Text
****************************************
The big picture: More than 30 years after its original release, Doom continues to captivate modders and code hackers. The "can it run Doom?" challenge shows no signs of slowing, as enthusiasts attempt to bring the iconic FPS to an ever-growing variety of hardware components and computing platforms.
Australia-based developer Arin Sarkisian recently unveiled DoomBuds, a project designed to run Doom on a pair of earbuds. Even more impressively – or alarmingly, if you're not a fan of extreme tech demos – he connected the earbuds to the internet, allowing players to join and play the game remotely.
The core of the DoomBuds project is the Pinebuds Pro, the only earbuds compatible with open-source firmware. Each earbud includes a Cortex-M4F SoC running at 300 MHz, although the stock firmware typically locks the CPU at 100 MHz. By disabling low-power mode and forcing the 300 MHz setting, the earbuds become theoretically capable of running a DOS game.
Running Doom on hardware so far removed from its original platforms, however, was not straightforward. Bluetooth proved too slow, so Sarkisian relied on the USB-to-UART serial connection available on the earbuds' contact pads. This serial link provides sufficient bandwidth to continuously transfer a typical Doom framebuffer of 96 kilobytes.
RAM posed another challenge, as the buds offer a maximum of only 992 KB of memory when the SoC's co-processor is disabled. Doom normally requires at least 4 MB of RAM, but a series of optimizations allowed the game to fit. Sarkisian also used a modified Doom WAD to shrink the shareware version's assets from 4.2 MB to 1.7 MB.
After numerous tweaks, optimizations, and code hacks, the modified Doom package comfortably fits in the earbuds' flash memory. The DoomBuds source code is based on doomgeneric, a framework designed to make porting Doom to unusual platforms easier. Additionally, the DoomBuds-JS repository includes all components necessary to interact with the earbuds via a web browser.
The video stream is transmitted through the USB-to-UART interface as a compressed MJPEG stream, with each frame – or interlaced field – encoded as an individual JPEG image. Since the Pinebuds Pro's SoC has limited ability to handle JPEG encoding, the setup achieves a maximum frame rate of about 18 FPS.
Despite these limitations and quirks, DoomBuds represents a remarkable achievement in the longstanding tradition of extreme Doom ports. Previous enthusiasts have brought the iconic FPS to screen savers, web servers, a LEO satellite, an Anker power bank, a QR code, and a collector's cardboard box, just to name a few projects.
****************************************
Provided records
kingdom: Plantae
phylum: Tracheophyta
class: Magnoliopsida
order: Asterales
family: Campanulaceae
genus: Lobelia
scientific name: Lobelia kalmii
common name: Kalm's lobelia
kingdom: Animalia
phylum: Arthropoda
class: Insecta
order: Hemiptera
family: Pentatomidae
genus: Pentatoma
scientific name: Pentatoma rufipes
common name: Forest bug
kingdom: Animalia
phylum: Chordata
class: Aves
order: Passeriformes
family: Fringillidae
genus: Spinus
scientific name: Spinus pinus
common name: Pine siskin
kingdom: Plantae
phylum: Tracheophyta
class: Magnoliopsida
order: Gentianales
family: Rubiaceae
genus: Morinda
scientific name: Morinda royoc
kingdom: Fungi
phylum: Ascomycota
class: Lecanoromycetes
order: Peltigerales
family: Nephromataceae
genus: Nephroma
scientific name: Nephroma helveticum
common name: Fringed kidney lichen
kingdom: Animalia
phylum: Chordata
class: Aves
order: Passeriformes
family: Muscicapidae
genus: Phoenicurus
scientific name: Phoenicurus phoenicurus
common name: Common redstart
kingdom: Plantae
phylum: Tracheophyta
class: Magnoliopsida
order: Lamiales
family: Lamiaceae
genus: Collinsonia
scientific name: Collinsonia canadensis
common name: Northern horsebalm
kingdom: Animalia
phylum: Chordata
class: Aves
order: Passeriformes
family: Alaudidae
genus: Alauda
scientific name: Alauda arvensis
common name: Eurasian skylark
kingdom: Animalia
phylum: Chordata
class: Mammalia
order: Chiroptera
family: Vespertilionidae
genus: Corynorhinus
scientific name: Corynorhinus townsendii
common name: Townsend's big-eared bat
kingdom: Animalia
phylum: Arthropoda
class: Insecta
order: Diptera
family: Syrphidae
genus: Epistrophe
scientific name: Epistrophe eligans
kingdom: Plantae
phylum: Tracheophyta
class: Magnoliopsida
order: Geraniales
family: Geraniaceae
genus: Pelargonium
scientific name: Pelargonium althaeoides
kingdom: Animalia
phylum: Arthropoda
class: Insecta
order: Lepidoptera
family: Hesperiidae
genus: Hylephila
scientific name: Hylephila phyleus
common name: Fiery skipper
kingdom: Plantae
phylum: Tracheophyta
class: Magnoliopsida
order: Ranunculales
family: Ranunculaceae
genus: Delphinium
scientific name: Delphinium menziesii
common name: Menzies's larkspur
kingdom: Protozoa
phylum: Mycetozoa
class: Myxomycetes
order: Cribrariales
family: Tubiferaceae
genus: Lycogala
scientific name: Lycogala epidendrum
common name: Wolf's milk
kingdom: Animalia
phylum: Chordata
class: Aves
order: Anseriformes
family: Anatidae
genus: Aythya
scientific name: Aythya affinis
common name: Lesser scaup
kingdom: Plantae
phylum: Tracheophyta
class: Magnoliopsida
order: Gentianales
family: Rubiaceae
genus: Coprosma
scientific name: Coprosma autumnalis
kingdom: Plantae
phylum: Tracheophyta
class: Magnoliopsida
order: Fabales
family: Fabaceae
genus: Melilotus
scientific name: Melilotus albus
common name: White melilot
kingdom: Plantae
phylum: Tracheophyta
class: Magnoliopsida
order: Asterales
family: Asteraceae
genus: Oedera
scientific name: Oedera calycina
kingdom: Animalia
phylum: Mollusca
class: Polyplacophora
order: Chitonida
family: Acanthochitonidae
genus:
****************************************
Task objective
The article above on running Doom on earbuds names things to which earlier enthusiasts have ported the game. List all of them.

Response area
- screen savers
- web servers
- a LEO satellite
- an Anker power bank
- a QR code
- a collector's cardboard box